Many have heralded the onset of a new Cold War between China and America, as both powers contend for leadership in a multi-polar world.  This [hybrid] Cold War will be fought in many domains —political, economic, cyber, influence, public relations, military, espionage, and trade.  While President Trump has de-emphasized soft power per se, and while Xi’s previous soft power successes have dimmed significantly, that variable will be key as well.  While articulating America’s exceptionalism and appeal, President Trump has emphasized – both ideologically and strategically – that an aggressive, hostile, and bullying China is now a threat.  What many have also missed over the past three years is President Trump’s closeness to India and India’s Prime Minister Narendra Modi, and his view – expanding upon the strategic policies of former Presidents Bush and Obama – of the key, strategic role played by India as a counterweight to China.  In this scenario, America’s earlier ‘pivot to Asia’ has evolved into a pivot to south Asia.

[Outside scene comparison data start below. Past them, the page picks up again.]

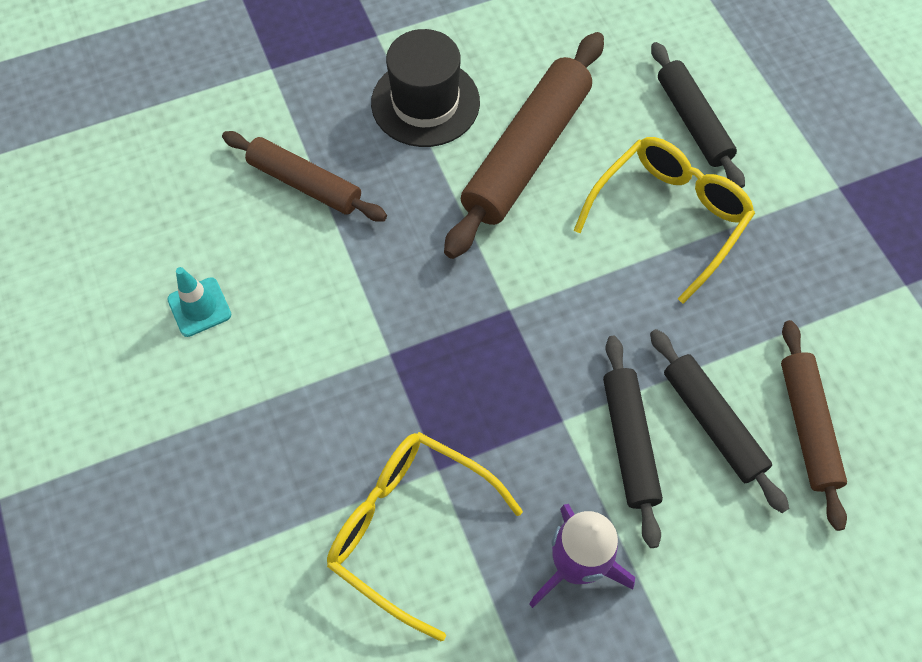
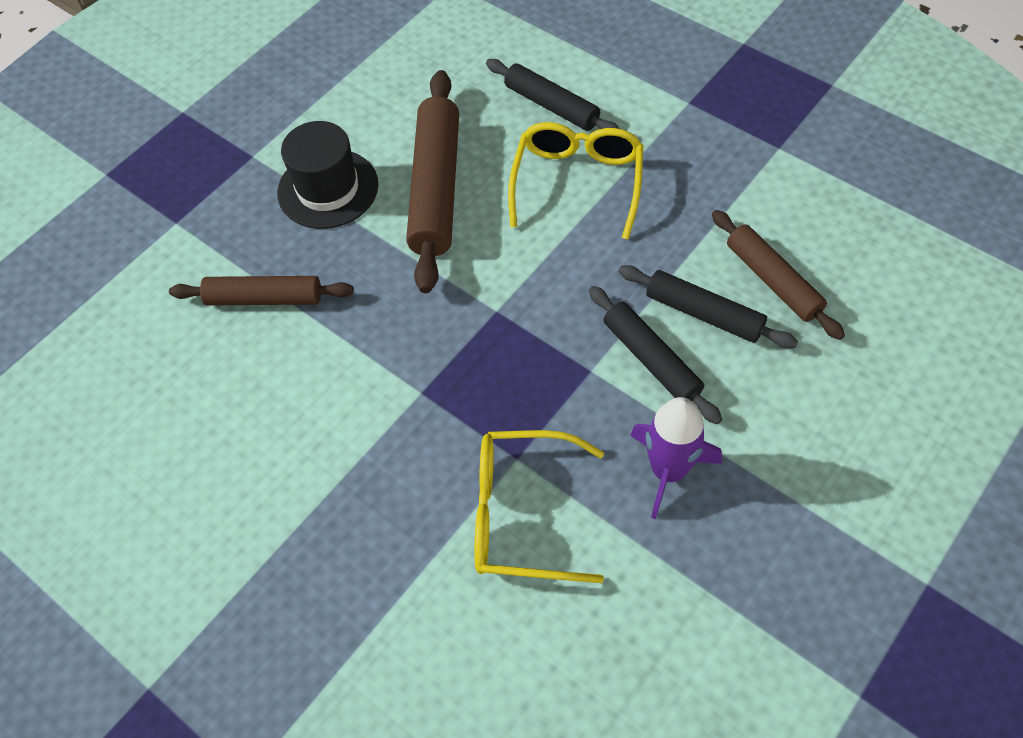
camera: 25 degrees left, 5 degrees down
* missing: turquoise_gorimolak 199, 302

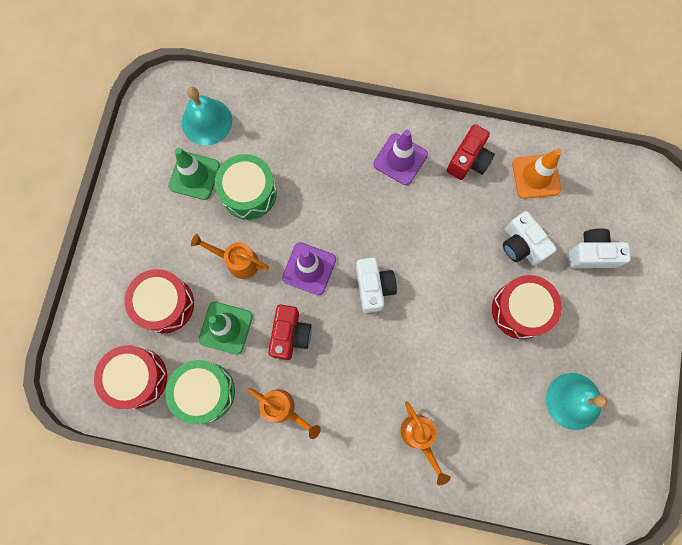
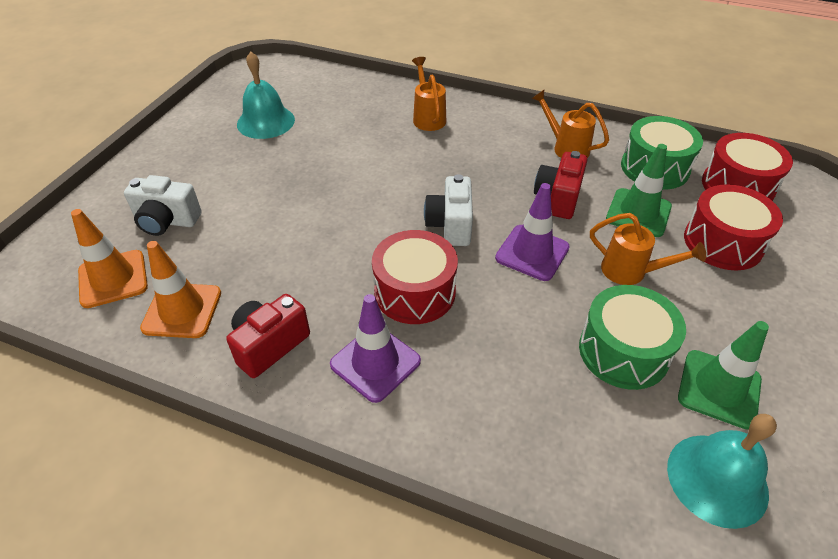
camera: 170 degrees left, 30 degrees down
* appeared: orange_gorimolak 109, 258
* relocated: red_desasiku 527, 307 to 415, 277
* missing: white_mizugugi 530, 238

Coronavirus has already shaped President Xi’s, President Trump’s, and the rest of the world’s response to this pandemic at the dawn of a new Cold War.  But it’s also a reckoning of sorts.  It has now changed not only the strategic relationship between China and the US, but also forced President Xi and the CCP leadership to re-examine their views of President Trump, and how much they got wrong.  President Xi, a devotee of Chinese classics, would do well to re-read Sun Tzu’s The Art of War.  This classic, more than Trump’s own The Art of the Deal, would do more to help him and the CCP leadership understand President Trump, a different sort of adversary, and it, along with Alexis de Tocqueville’s Democracy in America, would further help them understand America’s resilience, exceptionalism, and greatness.  For Xi and the Chinese leadership missed that enduring aspect as well — regardless of who becomes America’s next President in January 2021.

By Kenneth Dekleva
Associate Professor of Psychiatry and Director, Psychiatry-Medicine Integration, UT Southwestern Medical Center, Dallas, TX.